**Excerto selecionado**
■ ■ ■
Os factos que motivaram essa condenação foram praticados em diversas datas dos anos de 1999, 2000, 2001, 2002 e início de 2003 (06-01-2003 - cfr. fls. 2838), sendo que os factos mais recentes foram praticados em 06-01-2003 (cfr. fls. 2838 e 55.).
Tratando-se de crimes de resolução única, deverá entender-se que o prazo de prescrição se inicia com a prática do último acto delitivo.
O arguido foi constituído como tal no dia 18 de Maio de 2007 (cfr. fls. 830), interrompendo-se nessa data o prazo de prescrição (cfr. artigo 121.°, n.º 1, al. a) do C.P.).
O arguido foi notificado da acusação em 25 de Outubro de 2009 (cfr. fls. 2198), suspendendo-se e interrompendo-se novamente o prazo de prescrição (cfr. artigo 120.°, n.º 1, aI. b) e 121.°, n.º 1, aI. b) do C.P.).
Entre a prática dos referidos factos e a notificação da acusação ao arguido não pode ter-se por afirmado o prazo prescricional de 5 anos.
■ ■ ■
**Material fornecido**
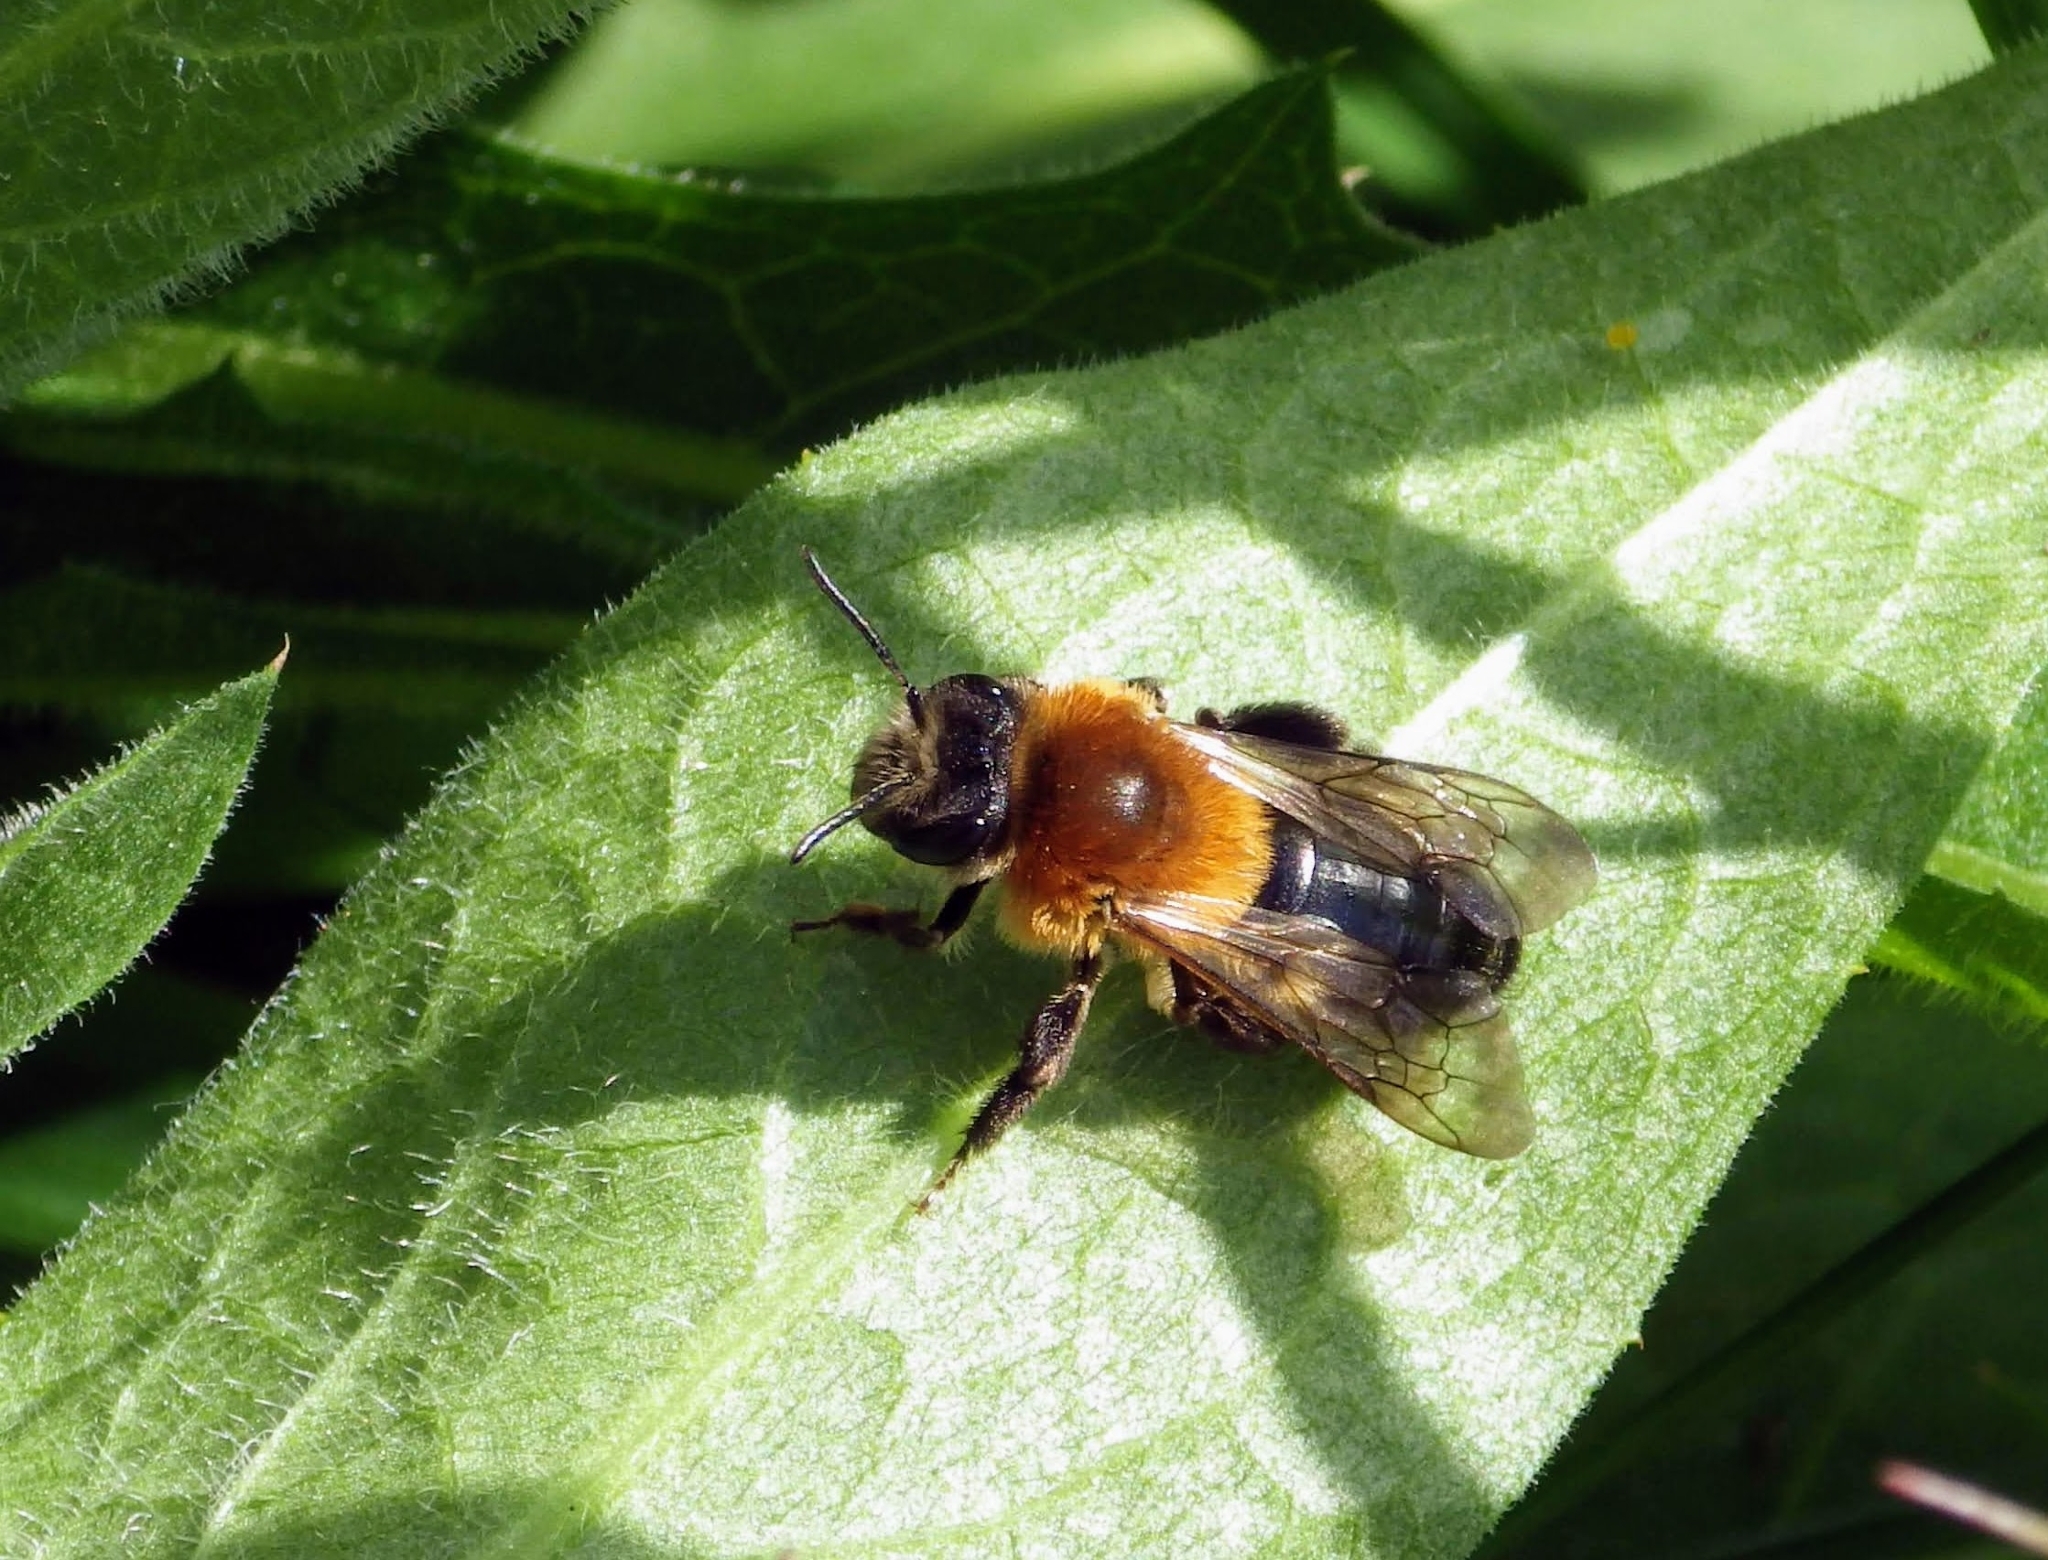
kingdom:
■ ■ ■
**Requisitos do exercício**
• A. No excerto sobre a prescrição, em que data foi o arguido constituído como tal?
• B. Redija a continuação do excerto sobre a prescrição, a partir da última frase apresentada.
A listagem provém de uma fonte distinta da do excerto.

**Resultados por tarefa**
• A. Em 18 de Maio de 2007.

• B.
Por outro lado, e ademais, entre um e o outro momento não decorreu o prazo a que se alude no 121.°, n.º 3 do C.P. (in casu, de 7 anos e 6 meses).
A questão que imediatamente se levante é a de saber se o procedimento criminal se extinguiu, por prescrição, após a notificação da acusação ao arguido.
A resolução desta questão passa pela interpretação do disposto no artigo 120.°, n.º1, alínea b) do C.P ..
Tem sido defendido que a referida suspensão do prazo prescricional do procedimento criminal cessa com a notificação ao arguido da data designada para julgamento (cfr. Ac. da RP de 06-06-2007 in www.dgsi.pt.).
Entendo, porém, que tal orientação não tem acolhimento legal (sempre com todo o respeito por opinião diversa).
Efectivamente, tenho entendido que a lei, ao referir que a prescrição do procedimento criminal se suspende durante o tempo em que "o procedimento criminal estiver pendente" pretende significar que tal prazo se suspende enquanto o procedimento criminal correr os seus termos normais, enquanto não foi decidido com decisão transitada em julgado.
É esse o sentido normal das palavras utilizadas pela letra da lei, sendo certo que é de presumir que o legislador se exprimiu em termos adequados (cfr. artigo 9.°, n.º 3 do C.P.).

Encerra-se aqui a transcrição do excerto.